All wild buffaloes shifted to Chitwan National Park in 2017 are now deadThe last three of them were killed in a tiger attack on Monday.
On January 27, 2017, two wild water buffaloes from Koshi Tappu Wildlife Reserve were released to the grassland of Padampur, in Chitwan National Park, with much fanfare, marking the beginning of the government’s translocation drive. In the following weeks, thirteen more wild water buffaloes (Bubalus arnee), locally known as Arna, were translocated to Chitwan. But nearly six years later, none of those bovines remain alive, with the government drive proving to be a disaster.
Twelve of the bovines were translocated to Chitwan from Koshi Tappu Wildlife Reserve and three others were brought from the Central Zoo. They were housed in a 30-hectare enclosure at a grassland in Padampur.
Two of the buffaloes brought to the enclosure died in floods the same year they were brought. Then last year, ten of the remaining 13 animals died one after another, according to Ganesh Prasad Tiwari, information officer at the Chitwan National Park.
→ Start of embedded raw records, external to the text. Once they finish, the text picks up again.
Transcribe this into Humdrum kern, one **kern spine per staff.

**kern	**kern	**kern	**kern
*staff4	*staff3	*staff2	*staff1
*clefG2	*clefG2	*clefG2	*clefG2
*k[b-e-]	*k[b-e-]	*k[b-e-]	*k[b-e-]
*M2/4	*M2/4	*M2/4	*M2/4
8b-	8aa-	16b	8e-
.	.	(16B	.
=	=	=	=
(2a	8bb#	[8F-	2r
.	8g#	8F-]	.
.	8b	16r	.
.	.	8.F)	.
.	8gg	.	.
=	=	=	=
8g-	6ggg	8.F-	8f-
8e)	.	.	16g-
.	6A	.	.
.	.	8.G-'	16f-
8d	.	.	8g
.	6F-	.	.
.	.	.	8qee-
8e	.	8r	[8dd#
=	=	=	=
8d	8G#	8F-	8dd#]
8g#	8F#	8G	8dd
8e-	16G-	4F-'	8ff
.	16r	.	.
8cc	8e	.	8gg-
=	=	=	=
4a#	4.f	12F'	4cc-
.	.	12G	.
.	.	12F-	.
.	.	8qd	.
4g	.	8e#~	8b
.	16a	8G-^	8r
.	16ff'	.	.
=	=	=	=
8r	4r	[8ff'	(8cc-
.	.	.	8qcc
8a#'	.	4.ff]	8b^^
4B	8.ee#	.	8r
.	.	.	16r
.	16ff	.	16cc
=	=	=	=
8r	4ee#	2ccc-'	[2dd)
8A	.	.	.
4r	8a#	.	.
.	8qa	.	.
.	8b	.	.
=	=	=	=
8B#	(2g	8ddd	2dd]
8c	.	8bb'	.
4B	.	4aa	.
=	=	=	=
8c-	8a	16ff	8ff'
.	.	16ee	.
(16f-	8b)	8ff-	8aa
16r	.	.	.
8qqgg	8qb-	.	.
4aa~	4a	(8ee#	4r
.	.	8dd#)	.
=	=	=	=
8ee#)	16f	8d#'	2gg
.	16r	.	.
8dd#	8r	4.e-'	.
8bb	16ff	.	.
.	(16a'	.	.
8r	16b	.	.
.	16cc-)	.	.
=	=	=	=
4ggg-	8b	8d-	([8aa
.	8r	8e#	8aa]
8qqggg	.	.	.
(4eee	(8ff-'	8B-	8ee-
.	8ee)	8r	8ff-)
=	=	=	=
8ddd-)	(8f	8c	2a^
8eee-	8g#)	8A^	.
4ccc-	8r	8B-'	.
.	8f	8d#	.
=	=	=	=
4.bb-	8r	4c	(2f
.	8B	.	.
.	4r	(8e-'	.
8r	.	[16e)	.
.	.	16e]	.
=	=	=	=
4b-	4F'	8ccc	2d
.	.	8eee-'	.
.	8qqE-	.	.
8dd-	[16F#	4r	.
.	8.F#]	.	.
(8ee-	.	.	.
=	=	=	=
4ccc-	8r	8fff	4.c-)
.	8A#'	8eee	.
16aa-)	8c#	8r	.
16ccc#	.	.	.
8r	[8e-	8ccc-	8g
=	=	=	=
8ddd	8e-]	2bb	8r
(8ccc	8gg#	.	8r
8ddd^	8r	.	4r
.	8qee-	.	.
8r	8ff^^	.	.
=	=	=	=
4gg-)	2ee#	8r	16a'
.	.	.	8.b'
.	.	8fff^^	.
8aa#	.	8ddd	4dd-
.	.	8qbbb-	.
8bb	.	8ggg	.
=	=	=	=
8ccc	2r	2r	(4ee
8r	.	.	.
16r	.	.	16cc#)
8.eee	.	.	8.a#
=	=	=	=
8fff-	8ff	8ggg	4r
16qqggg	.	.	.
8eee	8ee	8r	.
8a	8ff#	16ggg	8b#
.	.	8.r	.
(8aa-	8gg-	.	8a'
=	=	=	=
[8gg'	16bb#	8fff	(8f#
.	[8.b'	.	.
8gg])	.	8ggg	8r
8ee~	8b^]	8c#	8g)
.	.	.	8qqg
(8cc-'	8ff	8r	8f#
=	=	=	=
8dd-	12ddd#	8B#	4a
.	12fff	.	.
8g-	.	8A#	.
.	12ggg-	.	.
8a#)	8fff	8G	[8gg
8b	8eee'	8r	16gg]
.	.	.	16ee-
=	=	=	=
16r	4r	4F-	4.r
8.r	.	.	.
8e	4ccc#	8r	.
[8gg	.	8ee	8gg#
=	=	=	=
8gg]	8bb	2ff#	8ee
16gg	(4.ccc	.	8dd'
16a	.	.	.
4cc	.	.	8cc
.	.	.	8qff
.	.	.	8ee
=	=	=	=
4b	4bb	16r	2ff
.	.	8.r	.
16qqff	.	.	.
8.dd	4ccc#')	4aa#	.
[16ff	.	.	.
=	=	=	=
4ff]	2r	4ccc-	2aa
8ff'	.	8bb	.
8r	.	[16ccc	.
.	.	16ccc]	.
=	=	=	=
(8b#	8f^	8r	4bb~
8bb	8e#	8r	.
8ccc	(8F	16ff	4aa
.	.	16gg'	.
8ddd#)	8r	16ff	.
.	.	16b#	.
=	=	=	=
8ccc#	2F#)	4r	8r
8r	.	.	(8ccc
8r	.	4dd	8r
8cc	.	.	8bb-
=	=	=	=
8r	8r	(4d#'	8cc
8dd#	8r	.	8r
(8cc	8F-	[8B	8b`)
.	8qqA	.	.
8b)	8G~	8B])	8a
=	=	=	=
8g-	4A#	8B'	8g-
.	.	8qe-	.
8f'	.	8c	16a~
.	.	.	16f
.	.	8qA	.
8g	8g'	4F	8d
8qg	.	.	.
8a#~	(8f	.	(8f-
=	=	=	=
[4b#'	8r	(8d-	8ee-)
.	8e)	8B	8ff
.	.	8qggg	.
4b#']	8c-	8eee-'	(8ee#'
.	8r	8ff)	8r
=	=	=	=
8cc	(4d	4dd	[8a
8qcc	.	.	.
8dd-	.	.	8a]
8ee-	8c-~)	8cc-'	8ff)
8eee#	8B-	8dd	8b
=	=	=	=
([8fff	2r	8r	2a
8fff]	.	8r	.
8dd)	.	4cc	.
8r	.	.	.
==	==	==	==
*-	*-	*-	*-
After tiger(s) preyed on three buffaloes on Monday, the enclosure is now without wild water buffaloes.
The government had decided to translocate 15 bovines in Chitwan to create a new alternative habitat for the endangered species that are enlisted on the International Union for Conservation of Nature Red List.
The Arnas were brought with the financial assistance of USAID Nepal and technical support of the National Trust for Nature Conservation. As per the report that was made public then, the government spent Rs 3.4 million to set up enclosures and additional Rs 4.5 million for the translocation process.
Floods in the Rapti river and other streams that pass through the country’s first national park wreaked havoc in Padampur area in July, 2017 that killed two wild water buffaloes and left many others diseased. Three Arnas translocated from the Central Zoo had died before the floods. After the floods, tiger attacks became another threat to Arna conservation.
However, conservationists and nature lovers were elated after the translocated wild water buffaloes gave birth to the calves in their enclosure in Padampur. According to Tiwari, who is also the assistant conservation officer at the national park, seven calves were born ever since the Arnas were brought to Chitwan.
Baburam Lamichhane, chief at Sauraha office of the National Trust for Nature Conservation, said the translocation of wild water buffaloes became unsuccessful mainly due to floods, tiger attacks and long confinement in the enclosure.
According to him, the Arnas were not brought to be kept in the enclosure for a long time. “The plan was to release them in the open space of the national park forests after their number reached 20-22,” Lamichhane said. “But the number never reached the target. The translocation was not successful as expected as they were kept in the enclosed place for a long time.”
According to him, six wild water buffaloes were killed by tigers at different times, a calf was swallowed by a python while the others died of various diseases.
Chitwan National Park—which is home to large animals like elephants, one-horned rhinos and tigers among others—however, is not a native habitat for wild water buffaloes. Historians say that wild water buffaloes were spotted in Chitwan till 1951. The wild water buffaloes are currently found only at Koshi Tappu Wildlife Reserve in the country.
According to the latest count held in 2021, the number of wild water buffaloes inside the Koshi Tappu Wildlife Reserve is 498. The figure is 13 percent higher than the previous count of 2018. The wild water buffaloes were translocated to Chitwan with aims to expand their habitats.